After 21 months in office, Milei on Wednesday vetoed a bill that would have increased the university budget to keep pace with inflation and offset wage arrears – a move he had already taken in October 2024.
He also blocked a law authorising transfers from the Treasury to provincial governments. That came just days after he summoned governors for dialogue after the ruling party’s heavy electoral defeat last Sunday in legislative elections in Buenos Aires Province, in which the opposition Peronist force triumphed.
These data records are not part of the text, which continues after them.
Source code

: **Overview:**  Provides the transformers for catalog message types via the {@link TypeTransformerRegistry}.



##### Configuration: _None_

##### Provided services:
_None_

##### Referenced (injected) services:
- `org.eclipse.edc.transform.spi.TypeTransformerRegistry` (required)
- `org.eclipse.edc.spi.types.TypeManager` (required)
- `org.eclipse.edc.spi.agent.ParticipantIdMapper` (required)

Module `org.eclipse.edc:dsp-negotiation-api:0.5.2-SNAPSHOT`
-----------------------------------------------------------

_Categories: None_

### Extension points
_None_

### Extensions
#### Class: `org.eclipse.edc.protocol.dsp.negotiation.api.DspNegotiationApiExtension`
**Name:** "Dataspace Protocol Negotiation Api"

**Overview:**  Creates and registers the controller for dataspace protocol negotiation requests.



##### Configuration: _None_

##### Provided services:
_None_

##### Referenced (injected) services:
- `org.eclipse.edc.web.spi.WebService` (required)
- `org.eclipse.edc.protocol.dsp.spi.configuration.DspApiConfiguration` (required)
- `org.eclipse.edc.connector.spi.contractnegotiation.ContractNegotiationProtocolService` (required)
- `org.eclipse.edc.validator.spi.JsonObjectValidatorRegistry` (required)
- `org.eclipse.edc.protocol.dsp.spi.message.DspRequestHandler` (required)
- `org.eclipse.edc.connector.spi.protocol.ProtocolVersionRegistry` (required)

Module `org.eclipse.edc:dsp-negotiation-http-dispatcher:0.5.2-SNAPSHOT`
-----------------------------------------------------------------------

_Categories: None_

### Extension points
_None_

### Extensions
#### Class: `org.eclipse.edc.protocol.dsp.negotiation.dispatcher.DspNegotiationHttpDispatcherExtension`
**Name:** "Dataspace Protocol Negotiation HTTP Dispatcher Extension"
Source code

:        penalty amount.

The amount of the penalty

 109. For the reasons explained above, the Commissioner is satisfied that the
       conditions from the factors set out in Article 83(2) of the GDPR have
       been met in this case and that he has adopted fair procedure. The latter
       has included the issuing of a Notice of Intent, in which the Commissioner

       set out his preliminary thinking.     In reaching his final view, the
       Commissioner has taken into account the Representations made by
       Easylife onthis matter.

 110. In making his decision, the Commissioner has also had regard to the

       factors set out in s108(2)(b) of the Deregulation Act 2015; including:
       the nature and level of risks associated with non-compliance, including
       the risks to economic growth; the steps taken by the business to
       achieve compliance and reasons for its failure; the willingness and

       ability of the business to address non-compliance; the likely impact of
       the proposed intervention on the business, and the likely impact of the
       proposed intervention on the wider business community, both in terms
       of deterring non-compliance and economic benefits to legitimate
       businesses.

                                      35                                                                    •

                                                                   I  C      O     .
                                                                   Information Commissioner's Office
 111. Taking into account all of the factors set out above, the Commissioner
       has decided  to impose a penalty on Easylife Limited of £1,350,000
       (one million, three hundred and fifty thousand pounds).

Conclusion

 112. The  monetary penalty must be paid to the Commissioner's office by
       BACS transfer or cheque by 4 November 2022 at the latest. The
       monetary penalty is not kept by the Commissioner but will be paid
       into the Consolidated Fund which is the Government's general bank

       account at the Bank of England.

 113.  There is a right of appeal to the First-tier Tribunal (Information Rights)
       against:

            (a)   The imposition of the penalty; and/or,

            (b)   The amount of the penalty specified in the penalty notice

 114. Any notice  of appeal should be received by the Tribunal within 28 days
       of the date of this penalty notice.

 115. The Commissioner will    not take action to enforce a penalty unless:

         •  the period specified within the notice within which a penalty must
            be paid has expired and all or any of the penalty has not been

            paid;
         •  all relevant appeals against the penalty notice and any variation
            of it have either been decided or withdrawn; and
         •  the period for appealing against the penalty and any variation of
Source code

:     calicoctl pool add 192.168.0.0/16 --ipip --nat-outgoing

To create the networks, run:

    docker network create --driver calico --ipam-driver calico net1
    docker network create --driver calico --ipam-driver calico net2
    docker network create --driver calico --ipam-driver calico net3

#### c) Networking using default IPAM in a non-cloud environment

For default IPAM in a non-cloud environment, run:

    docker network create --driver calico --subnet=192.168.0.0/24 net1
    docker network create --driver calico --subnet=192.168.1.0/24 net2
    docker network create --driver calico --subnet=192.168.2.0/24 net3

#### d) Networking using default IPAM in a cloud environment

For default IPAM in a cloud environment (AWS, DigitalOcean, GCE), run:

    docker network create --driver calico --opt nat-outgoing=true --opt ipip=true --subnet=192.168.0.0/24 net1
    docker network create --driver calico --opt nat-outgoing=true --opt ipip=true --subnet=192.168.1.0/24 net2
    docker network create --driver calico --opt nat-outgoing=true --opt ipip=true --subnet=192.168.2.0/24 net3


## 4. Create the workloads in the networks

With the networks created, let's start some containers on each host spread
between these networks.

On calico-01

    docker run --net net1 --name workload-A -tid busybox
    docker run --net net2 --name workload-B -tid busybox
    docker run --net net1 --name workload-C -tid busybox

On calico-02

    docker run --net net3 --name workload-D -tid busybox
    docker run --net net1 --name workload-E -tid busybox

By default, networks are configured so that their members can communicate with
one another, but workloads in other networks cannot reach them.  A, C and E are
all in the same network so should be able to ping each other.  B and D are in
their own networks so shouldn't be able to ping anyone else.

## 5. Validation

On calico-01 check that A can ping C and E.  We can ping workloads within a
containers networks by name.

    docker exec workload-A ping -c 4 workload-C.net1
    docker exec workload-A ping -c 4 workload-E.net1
In response to the vetoes, demonstrators backed by trade unions and left-wing movements gathered in Plaza de Mayo on Friday for a protest that coincided with a 24-hour strike at Garrahan Children’s Hospital and at state universities.
“The government has stirred up discontent across society. At the ballot box they sent a clear message that this austerity policy can’t go on,” said Esteban Algañaraz, 34, a hospital porter at the Garrahan, considered the nation’s leading paediatric institution.
He described earning a “miserable wage” of 700,000 pesos a month (around US$470 at the official rate), when the basic family food basket costs about US$785.
Affected sectors are preparing another protest next Wednesday, when the lower house Chamber of Deputies will debate whether to overturn Milei’s vetoes of the university funding law and of a law declaring a paediatric emergency at Garrahan hospital.
That would require a two-thirds majority in both houses of Congress, where the government is in the minority and lacks the numbers.
Last week Congress rejected one of Milei’s vetoes for the first time, striking down his move against a law that granted more funds to disability services – a sector shaken by corruption allegations involving his sister and presidential chief of staff, Karina Milei.
She has been summoned by Congress to answer accusations of alleged bribes and kickbacks in the purchase of medicines for the ANDIS national disability agency.
At Friday’s protest, numerous placards bore the phrase “three percent” – Karina’s alleged cut from contracts under investigation by the courts.
President Milei admitted a “clear defeat” in last Sunday’s elections but warned he would not change “a single millimetre” of his fiscal and monetary policy, despite market jitters over the peso being considered overvalued.
On Monday evening, he will present the 2026 budget bill in a nationwide broadcast address.